Stori Modern furniture designers Site Li and Mark A. Pickett push the boundaries of outdoor-furniture design: Dark-wicker slats woven into a tubular aluminum frame reference window blinds; a modern take on classic Chippendale furniture is made for outdoors and rendered in bright colors.
Nothing about the soft-spoken Liu is conventional. After earning a degree in foreign service and a master’s in theology, she returned to Dallas to help run the family business, a private-label lighting manufacturing company that sells to big-box retailers.
There, she spent two years learning the business and meeting designers along the way — a precursor to launching her own design business.
In 2007, she and her husband moved into a new house, and she began buying antiques. Despite her preference for clean spaces, Liu is not a modernist living in a minimal white box. Her home is a gracious 1929 Italianate in Highland Park filled with the antiques she loves, including Gustavian chairs and a Biedermeier chest.

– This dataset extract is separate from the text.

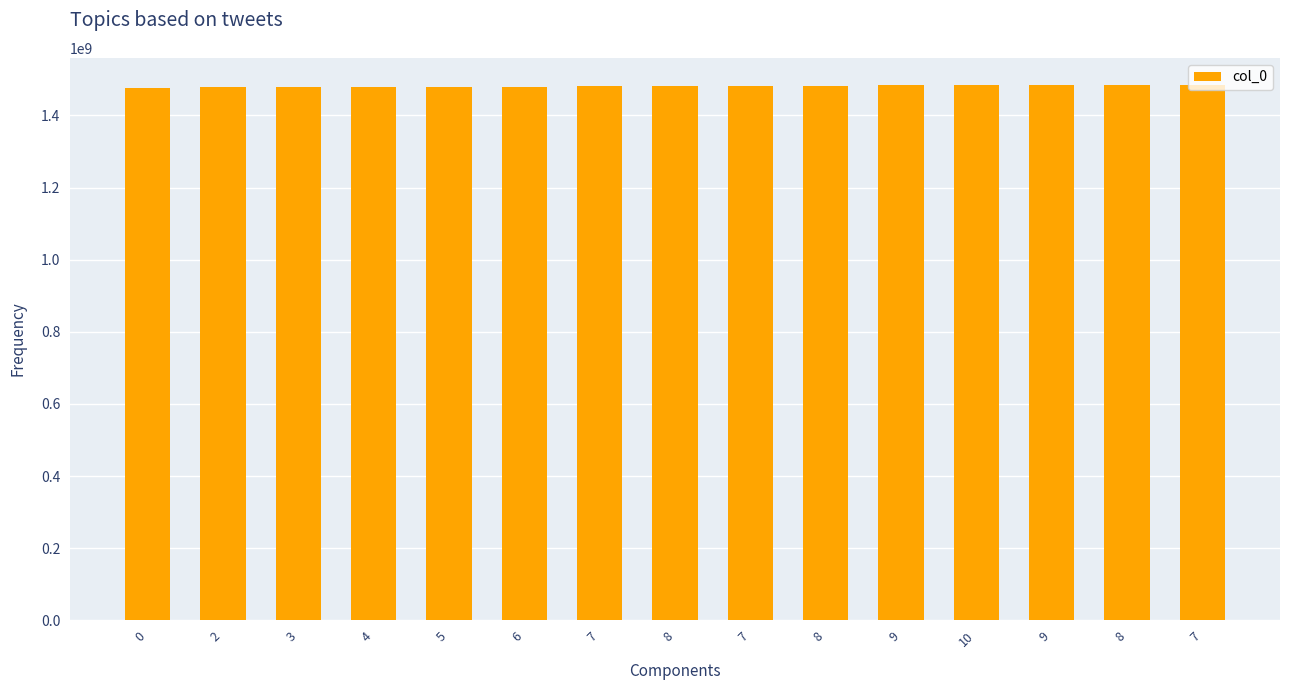

How many data points are less than 1480946467?

7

Large-scale contemporary art works by Thomas Struth, Jeff Zilm, and Florian Maier-Aichen provide contrast, and it’s all given proper breathing room so that each piece sings.
Meanwhile, Liu’s design studio — with its polished-concrete floors and utilitarian furnishings — is designed to “look like we are people who mean business.” Five massive black lighting pendants from Caravaggio play with scale over the communal work area.
Each project has its own rolling cork wall for pinning fabric samples and inspiration photos. The conference room’s sliding glass doors are industrial windows salvaged from a Deep Ellum factory. When the large magnetic dry-erase board she wanted never arrived, Liu used the door’s glass panes to jot out to-do lists and schedules.
“Every Monday morning, we congregate there,” she says of the windows-turned-whiteboard. “Then we erase everything and fill in what needs to be done that week. It’s quite therapeutic.”
The vibe is serene and conducive to concentration, and the artwork is intentionally placed not only to be beautiful, but to make Liu think.
A framed scarf by superstar L.A. artist Jonas Wood, the most recent honoree at the TWO x TWO for AIDS and Art gala, reminds her to stay creative in problem solving. “The framed scarf is an example of finding a way to make art approachable,” she says.
A felt kimono by Sebastian Black and India Donaldson is on another wall.
“The kimono was meant to be worn, but they’ve turned it into an art installation,” she says, “It reminds me not to judge a book by its cover.”